SEGMENTO DEL DOCUMENTO:

○ ○ ○ ○ ○ ○ ○

Il lavoro si occupa della fine dell’attività del fondo comune d'investimento diversa dal procedimento di liquidazione giudiziale per insolvenza. In difetto di una normativa ad hoc la ricerca verte, anzitutto, sulle soluzioni di diritto positivo alle principali criticità che emergono nella fase di liquidazione volontaria del fondo comune. Quindi, lo studio indaga la possibilità per il gestore professionale di accedere agli strumenti di regolazione della crisi e dell’insolvenza e ad altre soluzioni previste dal Codice della Crisi d’Impresa e dell’Insolvenza, nell'interesse del fondo gestito. La riflessione propende verso l’ammissibilità dell’estensione al fondo di questi strumenti, affrontando poi specifici profili operativi.

Winding-up, crisis, insolvency of the mutual fund and tools of the new italian insolvency code

The essay deals with the dissolution of the mutual fund business other than the compulsory insolvency winding-up. In the absence of ad hoc regulation, the research focuses primarily on the positive law solutions to the main critical issues concerning the mutual fund voluntary winding-up phase. Then, the work provides perspectives on the possibility for the professional manager to access, in the interest of the fund, the tools for handling the crisis and insolvency and other solutions regulated by the new Italian Insolvency Code. In conclusion, the study extends the application of these tools to the fund while addressing specific operational profiles.

○ ○ ○ ○ ○ ○ ○

RIGHE DI DATI:
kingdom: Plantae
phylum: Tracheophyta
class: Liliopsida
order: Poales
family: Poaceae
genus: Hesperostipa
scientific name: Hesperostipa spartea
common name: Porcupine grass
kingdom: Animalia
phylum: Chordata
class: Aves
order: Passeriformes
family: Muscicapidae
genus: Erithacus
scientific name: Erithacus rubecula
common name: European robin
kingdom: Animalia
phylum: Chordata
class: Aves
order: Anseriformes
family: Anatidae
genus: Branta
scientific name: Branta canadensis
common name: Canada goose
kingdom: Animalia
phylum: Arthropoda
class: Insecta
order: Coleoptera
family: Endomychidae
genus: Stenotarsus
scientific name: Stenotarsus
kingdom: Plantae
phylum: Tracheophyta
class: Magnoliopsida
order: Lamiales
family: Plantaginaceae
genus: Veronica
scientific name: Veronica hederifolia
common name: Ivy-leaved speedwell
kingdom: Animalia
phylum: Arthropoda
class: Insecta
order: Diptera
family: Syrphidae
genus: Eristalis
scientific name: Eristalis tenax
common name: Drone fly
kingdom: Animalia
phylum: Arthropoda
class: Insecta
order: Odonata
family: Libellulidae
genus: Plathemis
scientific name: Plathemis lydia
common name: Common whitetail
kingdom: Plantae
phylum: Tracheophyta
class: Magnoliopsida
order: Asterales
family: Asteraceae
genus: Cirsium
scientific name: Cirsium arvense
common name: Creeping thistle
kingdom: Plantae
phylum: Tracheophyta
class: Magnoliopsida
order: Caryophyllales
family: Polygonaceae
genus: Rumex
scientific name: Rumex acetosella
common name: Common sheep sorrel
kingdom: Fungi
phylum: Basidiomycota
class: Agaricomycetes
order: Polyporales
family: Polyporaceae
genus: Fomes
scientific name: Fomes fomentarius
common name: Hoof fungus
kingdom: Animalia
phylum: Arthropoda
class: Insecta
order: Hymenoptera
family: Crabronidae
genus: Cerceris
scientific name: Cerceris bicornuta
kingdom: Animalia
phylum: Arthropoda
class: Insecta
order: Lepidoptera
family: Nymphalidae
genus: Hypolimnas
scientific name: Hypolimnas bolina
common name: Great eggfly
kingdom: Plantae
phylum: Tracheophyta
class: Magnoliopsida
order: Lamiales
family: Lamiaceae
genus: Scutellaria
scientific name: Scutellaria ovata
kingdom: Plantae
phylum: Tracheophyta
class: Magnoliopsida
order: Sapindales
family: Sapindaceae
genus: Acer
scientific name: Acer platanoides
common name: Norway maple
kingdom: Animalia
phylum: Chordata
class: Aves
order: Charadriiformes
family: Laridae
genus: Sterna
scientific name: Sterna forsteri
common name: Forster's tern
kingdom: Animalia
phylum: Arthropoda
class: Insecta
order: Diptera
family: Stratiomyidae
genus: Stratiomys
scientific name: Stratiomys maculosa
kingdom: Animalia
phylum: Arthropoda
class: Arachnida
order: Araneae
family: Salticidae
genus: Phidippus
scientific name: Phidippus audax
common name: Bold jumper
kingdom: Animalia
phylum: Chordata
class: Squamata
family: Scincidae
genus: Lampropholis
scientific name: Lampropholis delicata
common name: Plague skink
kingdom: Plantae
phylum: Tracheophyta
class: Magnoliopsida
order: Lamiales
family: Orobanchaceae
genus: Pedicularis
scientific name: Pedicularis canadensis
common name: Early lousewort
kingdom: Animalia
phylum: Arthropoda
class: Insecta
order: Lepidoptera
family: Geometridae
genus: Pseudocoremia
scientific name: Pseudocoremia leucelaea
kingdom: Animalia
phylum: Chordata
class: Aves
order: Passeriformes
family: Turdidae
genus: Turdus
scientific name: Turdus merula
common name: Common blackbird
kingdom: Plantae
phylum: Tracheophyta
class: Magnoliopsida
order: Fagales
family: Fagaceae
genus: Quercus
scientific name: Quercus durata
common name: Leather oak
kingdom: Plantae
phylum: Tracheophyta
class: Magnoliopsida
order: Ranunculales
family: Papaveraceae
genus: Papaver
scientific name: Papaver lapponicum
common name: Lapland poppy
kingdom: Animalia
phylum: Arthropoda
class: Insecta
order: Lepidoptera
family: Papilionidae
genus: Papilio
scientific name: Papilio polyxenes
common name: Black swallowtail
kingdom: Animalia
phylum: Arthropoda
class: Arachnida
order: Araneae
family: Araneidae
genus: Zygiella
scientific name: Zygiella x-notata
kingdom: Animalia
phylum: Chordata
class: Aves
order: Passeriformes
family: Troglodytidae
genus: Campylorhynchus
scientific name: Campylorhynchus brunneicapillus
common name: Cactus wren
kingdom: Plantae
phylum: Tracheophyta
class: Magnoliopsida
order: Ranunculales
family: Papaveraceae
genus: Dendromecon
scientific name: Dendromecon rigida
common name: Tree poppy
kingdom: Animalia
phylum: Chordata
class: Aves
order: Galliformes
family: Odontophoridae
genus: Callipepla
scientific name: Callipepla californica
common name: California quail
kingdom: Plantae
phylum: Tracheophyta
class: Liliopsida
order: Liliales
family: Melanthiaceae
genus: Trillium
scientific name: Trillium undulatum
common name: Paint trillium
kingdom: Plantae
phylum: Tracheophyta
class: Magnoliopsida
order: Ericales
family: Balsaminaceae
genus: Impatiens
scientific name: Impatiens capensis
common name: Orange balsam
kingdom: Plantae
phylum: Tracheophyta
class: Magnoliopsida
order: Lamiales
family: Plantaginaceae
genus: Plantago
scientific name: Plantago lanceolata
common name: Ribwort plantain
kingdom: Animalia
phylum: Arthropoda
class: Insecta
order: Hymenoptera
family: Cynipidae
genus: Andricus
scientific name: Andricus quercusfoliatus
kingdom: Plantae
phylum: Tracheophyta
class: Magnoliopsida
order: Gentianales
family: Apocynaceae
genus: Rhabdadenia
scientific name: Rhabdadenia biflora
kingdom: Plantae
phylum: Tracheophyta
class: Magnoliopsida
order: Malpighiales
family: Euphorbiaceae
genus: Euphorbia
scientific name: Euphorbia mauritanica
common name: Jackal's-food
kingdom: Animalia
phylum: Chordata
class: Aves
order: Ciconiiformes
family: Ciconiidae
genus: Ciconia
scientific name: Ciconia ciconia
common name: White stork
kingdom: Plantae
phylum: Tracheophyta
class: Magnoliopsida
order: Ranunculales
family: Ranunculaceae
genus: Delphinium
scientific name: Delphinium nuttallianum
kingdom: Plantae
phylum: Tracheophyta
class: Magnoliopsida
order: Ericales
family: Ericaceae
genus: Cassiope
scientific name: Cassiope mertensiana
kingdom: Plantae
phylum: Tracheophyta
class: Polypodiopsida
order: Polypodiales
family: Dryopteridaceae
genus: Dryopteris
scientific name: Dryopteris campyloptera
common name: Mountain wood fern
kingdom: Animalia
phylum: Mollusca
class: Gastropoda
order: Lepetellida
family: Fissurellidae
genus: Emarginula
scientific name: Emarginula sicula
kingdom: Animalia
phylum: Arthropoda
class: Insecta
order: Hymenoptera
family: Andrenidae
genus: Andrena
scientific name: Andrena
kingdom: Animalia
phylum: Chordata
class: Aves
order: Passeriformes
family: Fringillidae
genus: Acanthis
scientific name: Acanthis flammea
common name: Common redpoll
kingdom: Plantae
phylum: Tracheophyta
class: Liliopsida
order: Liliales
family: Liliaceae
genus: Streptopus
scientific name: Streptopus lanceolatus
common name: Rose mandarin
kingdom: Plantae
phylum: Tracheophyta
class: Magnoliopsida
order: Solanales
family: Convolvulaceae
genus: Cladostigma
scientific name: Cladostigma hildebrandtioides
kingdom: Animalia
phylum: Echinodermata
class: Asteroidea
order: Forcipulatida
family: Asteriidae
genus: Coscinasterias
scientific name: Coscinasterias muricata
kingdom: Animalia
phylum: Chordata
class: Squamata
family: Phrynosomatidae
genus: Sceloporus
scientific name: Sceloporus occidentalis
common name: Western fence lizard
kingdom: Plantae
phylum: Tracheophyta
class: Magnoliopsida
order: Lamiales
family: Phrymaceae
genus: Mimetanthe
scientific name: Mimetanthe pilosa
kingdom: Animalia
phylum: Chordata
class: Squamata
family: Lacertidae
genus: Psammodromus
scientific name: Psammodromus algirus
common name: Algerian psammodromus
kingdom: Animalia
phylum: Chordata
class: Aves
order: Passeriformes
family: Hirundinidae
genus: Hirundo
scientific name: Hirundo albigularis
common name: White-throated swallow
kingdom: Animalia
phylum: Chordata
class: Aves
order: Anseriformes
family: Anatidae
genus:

○ ○ ○ ○ ○ ○ ○

COMPITI DA SVOLGERE:
• 1. Ricopia il passo del testo sul fondo comune d'investimento da "The essay deals" a "specific operational profiles.".
• 2. Secondo il testo sul fondo comune d'investimento, nell'interesse di chi il gestore professionale potrebbe accedere agli strumenti di regolazione della crisi e dell'insolvenza?

RISPOSTE AI COMPITI:
• 1.
The essay deals with the dissolution of the mutual fund business other than the compulsory insolvency winding-up. In the absence of ad hoc regulation, the research focuses primarily on the positive law solutions to the main critical issues concerning the mutual fund voluntary winding-up phase. Then, the work provides perspectives on the possibility for the professional manager to access, in the interest of the fund, the tools for handling the crisis and insolvency and other solutions regulated by the new Italian Insolvency Code. In conclusion, the study extends the application of these tools to the fund while addressing specific operational profiles.

• 2. Nell'interesse del fondo gestito.